## WHAT TO PRODUCE
Substitute "distance" for every "dist" in the part of the material that opens with the line containing "pose: elev=10.2 azim=57.7" and closes with the line containing "Dot at: (213, 246)", and give back only those lines, otherwise unchanged.

## INPUT FOR THIS TASK
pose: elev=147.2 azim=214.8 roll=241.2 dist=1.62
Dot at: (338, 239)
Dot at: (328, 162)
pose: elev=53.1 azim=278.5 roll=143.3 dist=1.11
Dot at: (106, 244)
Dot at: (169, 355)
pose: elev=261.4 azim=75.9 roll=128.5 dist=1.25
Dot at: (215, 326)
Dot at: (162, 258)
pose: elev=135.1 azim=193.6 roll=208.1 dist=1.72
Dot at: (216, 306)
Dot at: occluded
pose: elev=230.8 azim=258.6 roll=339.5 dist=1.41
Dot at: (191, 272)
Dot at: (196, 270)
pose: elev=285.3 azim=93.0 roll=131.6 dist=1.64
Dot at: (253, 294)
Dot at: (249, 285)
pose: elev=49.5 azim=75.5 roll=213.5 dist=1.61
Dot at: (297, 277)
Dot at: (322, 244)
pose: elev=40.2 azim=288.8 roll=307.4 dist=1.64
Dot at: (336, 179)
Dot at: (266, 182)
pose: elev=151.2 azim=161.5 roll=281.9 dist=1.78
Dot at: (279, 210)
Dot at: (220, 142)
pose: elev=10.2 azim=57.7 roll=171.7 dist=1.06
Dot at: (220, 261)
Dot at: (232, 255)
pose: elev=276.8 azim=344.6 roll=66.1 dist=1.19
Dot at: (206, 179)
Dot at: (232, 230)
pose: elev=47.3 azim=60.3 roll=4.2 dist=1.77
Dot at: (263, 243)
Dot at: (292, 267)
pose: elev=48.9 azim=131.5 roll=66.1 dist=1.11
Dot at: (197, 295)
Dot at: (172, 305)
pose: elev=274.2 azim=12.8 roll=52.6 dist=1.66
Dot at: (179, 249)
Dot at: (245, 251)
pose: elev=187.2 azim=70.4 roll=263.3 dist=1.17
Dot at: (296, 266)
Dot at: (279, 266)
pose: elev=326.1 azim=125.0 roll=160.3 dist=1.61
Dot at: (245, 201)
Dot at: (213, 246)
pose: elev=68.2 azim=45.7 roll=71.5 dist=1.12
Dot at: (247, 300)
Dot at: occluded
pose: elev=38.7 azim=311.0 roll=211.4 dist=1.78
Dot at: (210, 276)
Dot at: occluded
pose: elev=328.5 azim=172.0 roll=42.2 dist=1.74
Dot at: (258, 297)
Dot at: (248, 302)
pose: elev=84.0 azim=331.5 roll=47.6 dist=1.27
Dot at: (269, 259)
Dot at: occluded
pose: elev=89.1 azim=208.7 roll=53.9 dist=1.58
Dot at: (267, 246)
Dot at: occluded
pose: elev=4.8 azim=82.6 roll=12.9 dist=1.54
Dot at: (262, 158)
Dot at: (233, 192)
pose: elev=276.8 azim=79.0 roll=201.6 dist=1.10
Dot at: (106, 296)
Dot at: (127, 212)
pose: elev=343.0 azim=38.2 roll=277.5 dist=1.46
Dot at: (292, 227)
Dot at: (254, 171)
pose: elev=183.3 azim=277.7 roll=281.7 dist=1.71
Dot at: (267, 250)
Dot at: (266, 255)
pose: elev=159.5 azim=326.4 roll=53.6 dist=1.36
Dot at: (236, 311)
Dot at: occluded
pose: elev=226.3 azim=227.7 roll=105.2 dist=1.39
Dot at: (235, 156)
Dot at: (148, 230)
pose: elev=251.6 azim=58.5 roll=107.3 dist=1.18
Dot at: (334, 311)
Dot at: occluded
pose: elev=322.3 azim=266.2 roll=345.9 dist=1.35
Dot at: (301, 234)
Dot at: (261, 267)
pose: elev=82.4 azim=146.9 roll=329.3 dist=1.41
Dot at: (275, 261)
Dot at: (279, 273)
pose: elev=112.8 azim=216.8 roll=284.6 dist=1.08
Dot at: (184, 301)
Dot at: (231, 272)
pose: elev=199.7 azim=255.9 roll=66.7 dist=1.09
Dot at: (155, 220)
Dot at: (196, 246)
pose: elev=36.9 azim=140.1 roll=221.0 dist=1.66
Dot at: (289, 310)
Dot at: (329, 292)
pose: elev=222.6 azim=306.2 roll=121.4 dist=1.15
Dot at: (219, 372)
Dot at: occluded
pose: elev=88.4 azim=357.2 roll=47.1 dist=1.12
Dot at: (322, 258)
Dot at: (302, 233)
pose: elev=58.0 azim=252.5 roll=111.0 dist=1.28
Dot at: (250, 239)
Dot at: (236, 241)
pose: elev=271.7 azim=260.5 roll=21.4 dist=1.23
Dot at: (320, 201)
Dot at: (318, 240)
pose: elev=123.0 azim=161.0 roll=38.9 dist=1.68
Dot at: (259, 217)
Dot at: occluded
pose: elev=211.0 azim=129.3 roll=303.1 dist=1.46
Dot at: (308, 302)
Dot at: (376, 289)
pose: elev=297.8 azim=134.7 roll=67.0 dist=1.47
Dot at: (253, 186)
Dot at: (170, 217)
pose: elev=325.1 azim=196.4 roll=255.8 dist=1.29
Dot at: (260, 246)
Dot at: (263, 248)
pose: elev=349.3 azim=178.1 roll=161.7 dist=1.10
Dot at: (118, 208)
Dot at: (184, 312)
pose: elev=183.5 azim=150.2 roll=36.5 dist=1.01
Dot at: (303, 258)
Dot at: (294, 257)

## WRITTEN SOLUTION
pose: elev=10.2 azim=57.7 roll=171.7 distance=1.06
Dot at: (220, 261)
Dot at: (232, 255)
pose: elev=276.8 azim=344.6 roll=66.1 distance=1.19
Dot at: (206, 179)
Dot at: (232, 230)
pose: elev=47.3 azim=60.3 roll=4.2 distance=1.77
Dot at: (263, 243)
Dot at: (292, 267)
pose: elev=48.9 azim=131.5 roll=66.1 distance=1.11
Dot at: (197, 295)
Dot at: (172, 305)
pose: elev=274.2 azim=12.8 roll=52.6 distance=1.66
Dot at: (179, 249)
Dot at: (245, 251)
pose: elev=187.2 azim=70.4 roll=263.3 distance=1.17
Dot at: (296, 266)
Dot at: (279, 266)
pose: elev=326.1 azim=125.0 roll=160.3 distance=1.61
Dot at: (245, 201)
Dot at: (213, 246)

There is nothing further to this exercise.